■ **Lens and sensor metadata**

= = = =

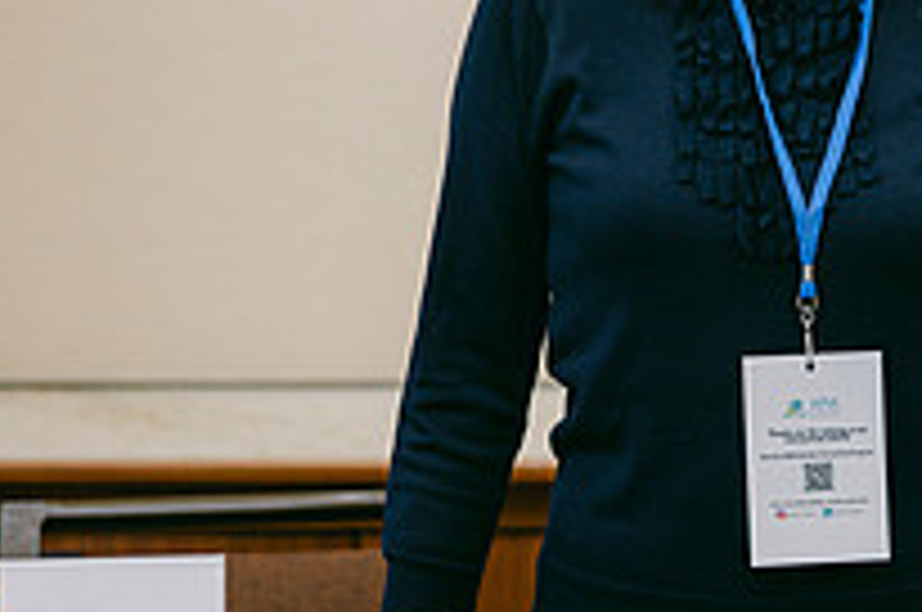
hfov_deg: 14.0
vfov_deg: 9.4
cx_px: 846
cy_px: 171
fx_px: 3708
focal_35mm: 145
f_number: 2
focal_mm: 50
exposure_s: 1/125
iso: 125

= = = =

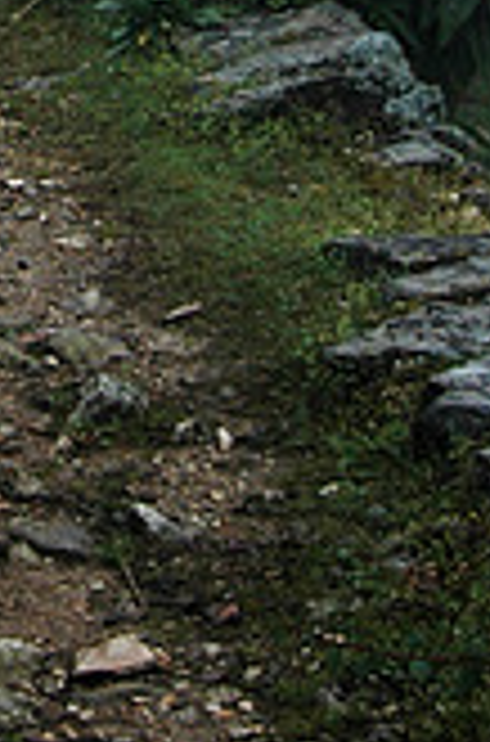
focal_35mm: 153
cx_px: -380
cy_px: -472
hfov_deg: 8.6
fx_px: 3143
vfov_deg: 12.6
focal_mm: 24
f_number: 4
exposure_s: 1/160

= = = =

■ **WHAT THE EXERCISE ASKS**
Word for word, restate the lines of the data above that fall between the line holding "cy_px: -472" and the line holding "exposure_s: 1/160", inclusive, and no other lines.

■ **OUTPUT OF THE EXERCISE**
cy_px: -472
hfov_deg: 8.6
fx_px: 3143
vfov_deg: 12.6
focal_mm: 24
f_number: 4
exposure_s: 1/160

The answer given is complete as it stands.